* _Selected extract_
A Starbucks barista holding a paper cup with the Starbucks logo.

Image source: Starbucks.

2. Starbucks: no longer a haven for the coffee drinker

Starbucks (NASDAQ:SBUX) was among the first to sound the alarm, announcing in late January that it was closing half its stores in China (more than 2,000 in all) while reducing operating hours at those that remained open, to help contain the spread of the coronavirus. By early February, the number of closures had skyrocketed, peaking at about 80%. Now, just six weeks later, more than 90% of its stores in China are back in operation, though foot traffic has yet to return to normal.

The company issued a sobering forecast, saying it expects sales in China to fall 50% year over year for the second quarter, with revenue down $400 million to $430 million, and hitting earnings per share by $0.15 to $0.18.  

With the U.S. now in the grips of the outbreak, Starbucks is taking what it learned in China and applying it to its locations in the U.S. to help maintain as much of its business as possible, even as the epidemic continues. Starbucks is taking a number of preventive measures in its domestic stores, recently announcing that it will temporarily shift to a "to go" model, closing down the seating areas and patios for at least two weeks to "encourage social distancing." At the same time, the company is promoting its "order ahead" feature and the Starbucks app, and reminding customers that beverages can be delivered, as well as picked up at the counter or the drive-thru. 

The good news is that the majority of Starbucks stores in its biggest market will remain open, giving consumers a much-needed dose of the familiar and a respite from all the doom and gloom. While Starbucks will take a temporary hit from the disruption to people's day-to-day routines, it's highly unlikely that coffee drinkers will forgo their daily habit for long, meaning that Starbucks' business will return to normal over the long run.

Apple Store in Qingdao China.

The Apple Store in Qingdao, China. Image source: Apple.

3. An Apple a day won't keep the doctor away

Apple (NASDAQ:AAPL) was another company that sounded the alarm early on and took proactive measures in China to help stem the tide of the rapidly spreading virus. The company closed all its retail stores in the most populous country, but also saw its manufacturing capabilities dented as the outbreak shuttered production lines. This led Apple to conclude it wouldn't hit its previously issued quarterly guidance.

Apple announced late last week that all of its retail locations in China have since reopened, but just days later made the decision to close retail stores worldwide -- except for those in China. This is no doubt weighing heavily on the mind of Apple's shareholders.

Yet for all the disruption to Apple's business, all is not lost; in fact, it's likely just delayed. Just before the outbreak, Apple reported a record quarter, and there's likely more where that came from. Evercore ISI analyst Amit Daryanani wrote in a note to clients in late February that while he's lowering his revenue estimates, he thinks that although sales have been "pushed out," they will eventually be made (emphasis mine):

Our estimate reduction is predominantly driven by [coronavirus-related] supply issues and to a lesser extent weaker demand trends in China. However, we think revenue has merely been delayed versus lost and our [fiscal year 2020] estimates are unchanged -- though we concede this is a fluid situation and revenues could be pushed out further into the December quarter. 

Wedbush analyst Daniel Ives made a similar pronouncement, saying, "We believe this is a more of a timing issue rather than an extended supply/demand issue for iPhones globally and does not change our longer-term bullish thesis." 

The investor takeaway

It's important to remember that the selling frenzy that has captivated Wall Street in recent weeks may not be over, and anyone who says they can time the bottom simply isn't being honest.

That said, after losing a significant portion of their market caps in recent weeks, each of these blue-chip stocks has solid long-term businesses that will come roaring back when the coronavirus pandemic has run its course. Investors who scoop up shares at these depressed levels will look back several years from now and be very glad they did.

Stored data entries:
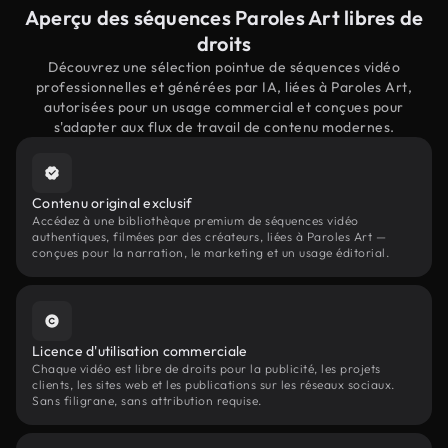
Aperçu des séquences Paroles Art libres de
droits
Découvrez une sélection pointue de séquences vidéo
professionnelles et générées par IA, liées à Paroles Art,
autorisées pour un usage commercial et conçues pour
s'adapter aux flux de travail de contenu modernes.
Contenu original exclusif
Accédez à une bibliothèque premium de séquences vidéo
authentiques, filmées par des créateurs, liées à Paroles Art —
conçues pour la narration, le marketing et un usage éditorial.
Licence d'utilisation commerciale
Chaque vidéo est libre de droits pour la publicité, les projets
clients, les sites web et les publications sur les réseaux sociaux.
Sans filigrane, sans attribution requise.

* _Tasks and exercises_
(A) Reproduce the passage of the article on Starbucks and Apple between "The Apple Store" and "of Apple's shareholders.", inclusive.
(B) Answer these questions from the article on Starbucks and Apple:
(i) What share of Starbucks stores in China are back in operation?
(ii) For how long is Starbucks closing the seating areas and patios in its U.S. stores?
(iii) Which firm is Amit Daryanani an analyst for?

* _Answer set_
(A)
The Apple Store in Qingdao, China. Image source: Apple.

3. An Apple a day won't keep the doctor away

Apple (NASDAQ:AAPL) was another company that sounded the alarm early on and took proactive measures in China to help stem the tide of the rapidly spreading virus. The company closed all its retail stores in the most populous country, but also saw its manufacturing capabilities dented as the outbreak shuttered production lines. This led Apple to conclude it wouldn't hit its previously issued quarterly guidance.

Apple announced late last week that all of its retail locations in China have since reopened, but just days later made the decision to close retail stores worldwide -- except for those in China. This is no doubt weighing heavily on the mind of Apple's shareholders.

(B)
(i) More than 90%.
(ii) At least two weeks.
(iii) Evercore ISI.